By collaborating with us, you can:  

  • Work with AISI experts: Work alongside leading experts in AI safety.  
  • Make a meaningful impact: Your research could be applied to real world model testing and support technical advice for AI policy and international AI governance.  
  • Gain valuable experience: Contribute to the development of safe and beneficial AI systems.
  • Receive additional support: On a case-by-case basis we may be able to provide funding or compute to support the research collaboration.

We have opened a call for researchers and academics to express their interest in collaborating with AISI on priority research areas - focused on our safeguards, safety cases, and science of evaluations workstreams, which includes agents and capability elicitation research.

Those interested in collaborating with us on these priority research areas can fill out the Expression of Interest form. You will be asked to include your CV, a 500-word research statement detailing your project proposal, and list of relevant publications. The call will stay open on a rolling basis.

What we’re looking for

We are looking for new collaborators for research in our safeguards, safety cases, and science of evaluations (including agents and capability elicitation) workstreams.

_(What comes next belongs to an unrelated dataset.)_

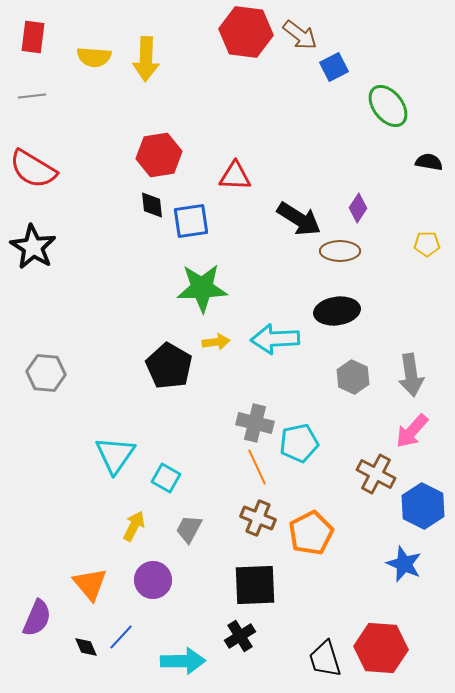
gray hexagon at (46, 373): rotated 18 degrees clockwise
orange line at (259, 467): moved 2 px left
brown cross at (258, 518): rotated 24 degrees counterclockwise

Our programme aims to study open research problems in technical AI safety. For example, understanding the limitations of certain safeguards, improving the efficacy of a mitigation, or developing novel evaluations beyond our existing work. The results of these projects will be shared in the public domain for others to build upon, either through conference publications jointly with AISI researchers, releasing open-source code, building public datasets, or organising competitions together.

Collaborations can take different shapes, ranging from hands-on joint work to providing expert advice. Initial project definitions will be created via an iterative process, refining ideas jointly with AISI researchers until we converge to a topic of mutual interest. Project lengths are usually 4-6 months.

Workshops & problem books

Workshops

AISI organises workshops which bring together AISI’s technical and policy staff with external researchers – with a goal of bringing together expertise and identifying promising research topics. Workshops help to strengthen the community around technical topics of AI safety. We will publish workshop outcomes in the form of problem books which articulate consensus areas of important research questions on a given topic.

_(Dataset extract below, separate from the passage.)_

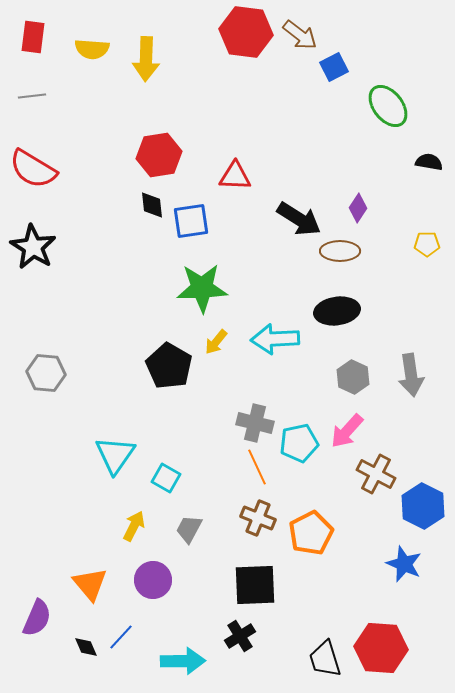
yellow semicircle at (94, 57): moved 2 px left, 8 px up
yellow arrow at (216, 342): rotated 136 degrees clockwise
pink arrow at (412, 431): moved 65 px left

The AISI Research Problem Book on AI & Security

Our first problem book on AI & Security highlights some of the most pressing challenges in generative AI security and provides a roadmap for future research. It is the result of AISI’s first series of workshops hosted at DEF CON 32. The workshops, kindly hosted by AI Security Forum ‘24, brought together prominent voices on generative AI security to collaborate on identifying a priority set of open and pressing technical problems.

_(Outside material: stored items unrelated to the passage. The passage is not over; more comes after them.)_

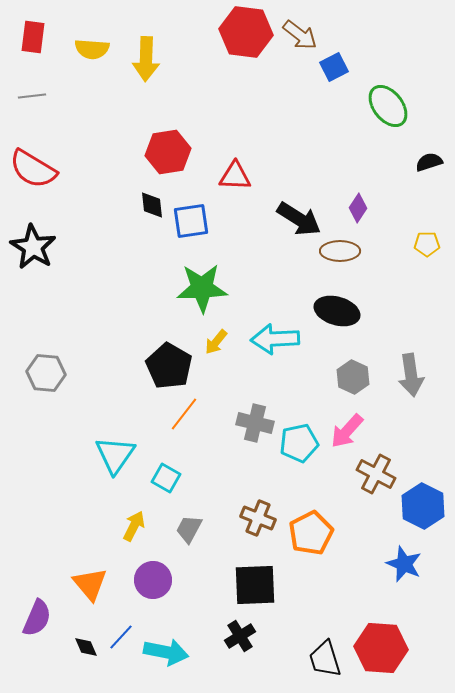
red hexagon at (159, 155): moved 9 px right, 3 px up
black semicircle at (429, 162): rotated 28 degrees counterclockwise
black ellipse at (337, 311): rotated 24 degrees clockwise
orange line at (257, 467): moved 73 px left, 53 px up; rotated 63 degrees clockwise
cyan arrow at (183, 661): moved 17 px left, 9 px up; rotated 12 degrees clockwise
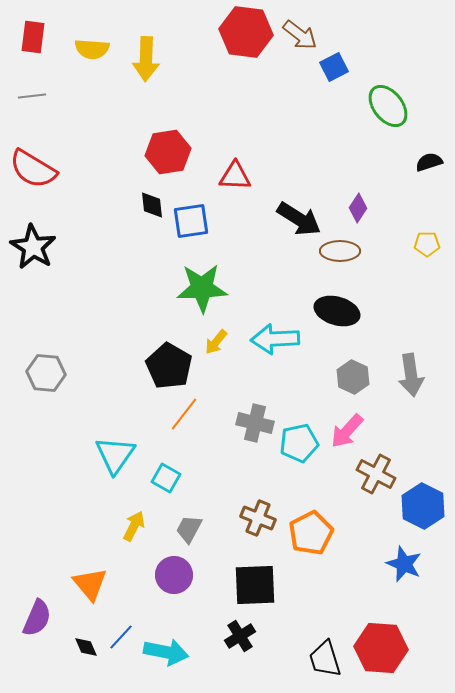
purple circle at (153, 580): moved 21 px right, 5 px up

Participants’ discussions were focused on four key areas:  

  1. Vulnerabilities in the generative AI software stack
  2. Integrating generative AI models into software applications
  3. Malicious use of open access generative AI models
  4. Malicious use of closed access generative AI models

The workshop provided key insights for cutting edge research problems which informed the problem book shared above. The goal of the problem book is to guide generative AI security research toward the most pressing issues. We invite researchers in academia, non-profits, and industry to use this problem book as a starting point for informing future research work. The research problems identified in the problem book have also informed our list of AISI priority research areas for collaborations.